Bu çerçeveden bakıldığında, sunu görüyoruz: 14 yıldır hükümet eden ve bunun sonucunda zenginleşen ve dünyevileşen iktidarın yeni elitleri, hizmet kavramının büyülü gelecek vaadinin sönümlenmesi sonucunda kendi eski kadroları, ittifakları ve tabanı içinde artan sosyal ve simgesel eşitsizlikle bozulan dayanışma ruhunu tamir etmek ve sosyal bedeni yeniden kenetleyerek liderliğini tahkim etmek için, kendi İslamcı kimliğinin sınırlarını aşan yeni bir büyülü anlatıya ve yandaş milliyetçileri ve ulusalcıları saflarına çağırabilecek bir milli birlik ruhuna (duyguya) ihtiyaç duyuyor denebilir. Ak Parti’nin son dönemde İslamcı evrensellikten kopuşu, cemaatin bürokrasiden temizlenmesi ve Ak Parti’nin eski kurucu-kadrolarının partiden tasfiyesi, bu bürokratik alanların ulusalcı ve milliyetçi kadrolarla doldurulması, buradan bakıldığında bir tercihten çok, bir ayakta kalma stratejisi olarak görünüyor.
Dolayısıyla bu strateji, barındırdığı zorunluluklar ve kırılganlıklar nedeniyle onu zayıflatan da bir strateji?
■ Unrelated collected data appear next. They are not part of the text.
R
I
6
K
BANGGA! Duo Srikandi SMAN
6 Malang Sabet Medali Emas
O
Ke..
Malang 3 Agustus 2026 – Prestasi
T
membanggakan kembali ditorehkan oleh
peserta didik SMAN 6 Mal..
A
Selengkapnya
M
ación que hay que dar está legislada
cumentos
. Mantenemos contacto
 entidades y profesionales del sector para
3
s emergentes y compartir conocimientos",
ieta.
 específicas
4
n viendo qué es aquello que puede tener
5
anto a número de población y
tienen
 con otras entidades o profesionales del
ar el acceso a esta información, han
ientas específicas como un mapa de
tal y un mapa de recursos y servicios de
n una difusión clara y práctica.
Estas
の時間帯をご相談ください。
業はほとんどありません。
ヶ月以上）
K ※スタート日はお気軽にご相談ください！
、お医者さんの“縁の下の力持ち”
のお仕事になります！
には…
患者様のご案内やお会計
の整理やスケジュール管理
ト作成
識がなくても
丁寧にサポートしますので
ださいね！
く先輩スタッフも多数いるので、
Evet bu durum, Haldun’u çerçevesinden bakarsak, rejimi oldukça kırılgan yapmaktadır. Bunun ötesinde, karizmatik liderlik birleştirici olduğu kadar bölücü, pragmatik olduğu kadar irrasyonel olabilmektedir. Buna benzer Max Weber liderlik ve meşruiyet meselesine çokça mesai harcamış çok önemli bir sosyologa göre, reis, çoğunluğun gerçek endişe ve beklentilerine hitap etme konusunda her sınanmada/krizde kendi mucizevi rüştünü ispat etmediği zaman, liderin dayandığı tabanın asabiyesi zedelenir. Lider, kitlelerin kalbindeki büyüsünü kaybederek sıradanlaşabilir ve böylece onların şartlı desteğinden olabilir. İsmini zikrettiğim tarihsel sosyolojinin iki büyük ismi bize bunu demişlerdir.
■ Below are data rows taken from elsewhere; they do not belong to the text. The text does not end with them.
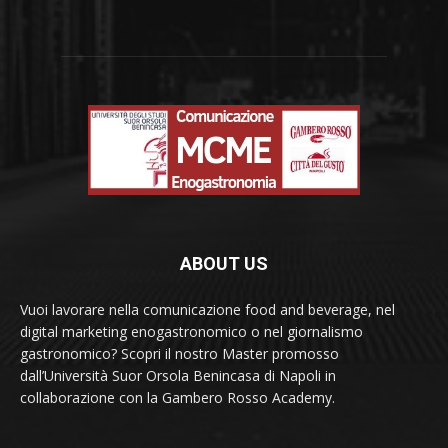
ABOUT US
Vuoi lavorare nella comunicazione food and beverage, nel
digital marketing enogastronomico o nel giornalismo
gastronomico? Scopri il nostro Master promosso
dall’Università Suor Orsola Benincasa di Napoli in
collaborazione con la Gambero Rosso Academy.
İYİ PARTİ, ORTA SINIF MİLLİYETÇİ- MUHAFAZAKARLARIN DİKKATİNİ ÇEKEBİLİR
Akşener liderliğindeki İyi Parti kuruluşunu ilan etti. Programına, söylemine baktığınızda ilk tespitleriniz ne oldu? AKP’yi sarsabilir mi?
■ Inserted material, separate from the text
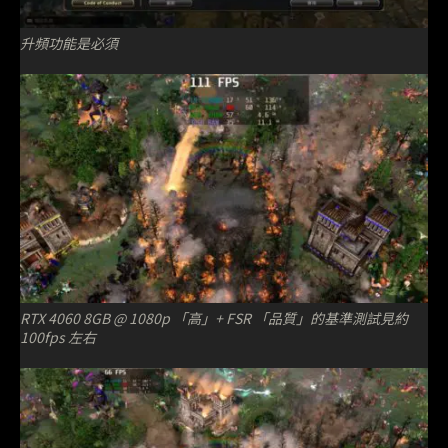
升頻功能是必須
RTX 4060 8GB @ 1080p 「高」+ FSR 「品質」的基準測試見約
100fps 左右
İbn-i Haldun bahsettiği, çürümüş rejimi restore edecek, asabiyesi daha güçlü bir kabilenin, bir hareketin buradan çıkıp çıkmayacağını bilmiyoruz. Bekleyip görmek lazım. Bu hareketin seçtiği sembolün de bir kabile sembolü olması işin ironik hikmetidir. Şimdilik şunu diyebiliriz. Akşener ve ekibi milliyetçi harekat içinde daha çok orta sınıflaştırılmış kentli seküler milliyetçileri temsil ediyor gibi görünüyor. Bahçeli’nin daha taşralı, daha eğitim düzeyi düşük çeperden destek göreceği öngörülebilir. Yani farklılaşma- çatışma programsal olmaktan çok, mekansal ve sınıfsal olarak var ve bu farklılaşmanın siyasal tercihlere yansımasını referandumda sonuçlarında gördük. Dolayısıyla Akşener’in biraz bu orta sınıflaştırılmış milliyetçi muhafazakarların dikkatini çekecek bir yapı ortaya çıkarabilmesi kuvvetle muhtemel. Ve sadece Ak Parti ve MHP’nin eğitimli orta sınıflaştırılmış İslamcı veya milliyetçi kesimlerinin değil, aynı zamanda CHP içinde de ulusalcı üst orta sınıfların ve merkezi mahallelerde yaşayan eğitimli genç nesillerin oyunu alma kapasitesine sahip.
Programına baktığımız zamansa gördüğüm şey şu, üstündeki İyi Parti’yi çıkarıp yerine CHP’yi veya başka bir partiyi koyduğunuz zaman bir fark göremiyorsunuz. Kürt meselesi Güneydoğu sorunu olarak tarif edilmiş, Alevilere bir tane merkez kurulacak vs. Parlamenter rejimi restore etmeye çalışan bir yapı görüyoruz. Kısmen anayasa, hukuk, medya özgürlüğü gibi birkaç nokta olsa da, genel olarak oldukça dikkatli konumlanmış. Bu yönüyle yarın öbür gün var olan rejimle ittifak kurabilecek bir esnekliğe sahip.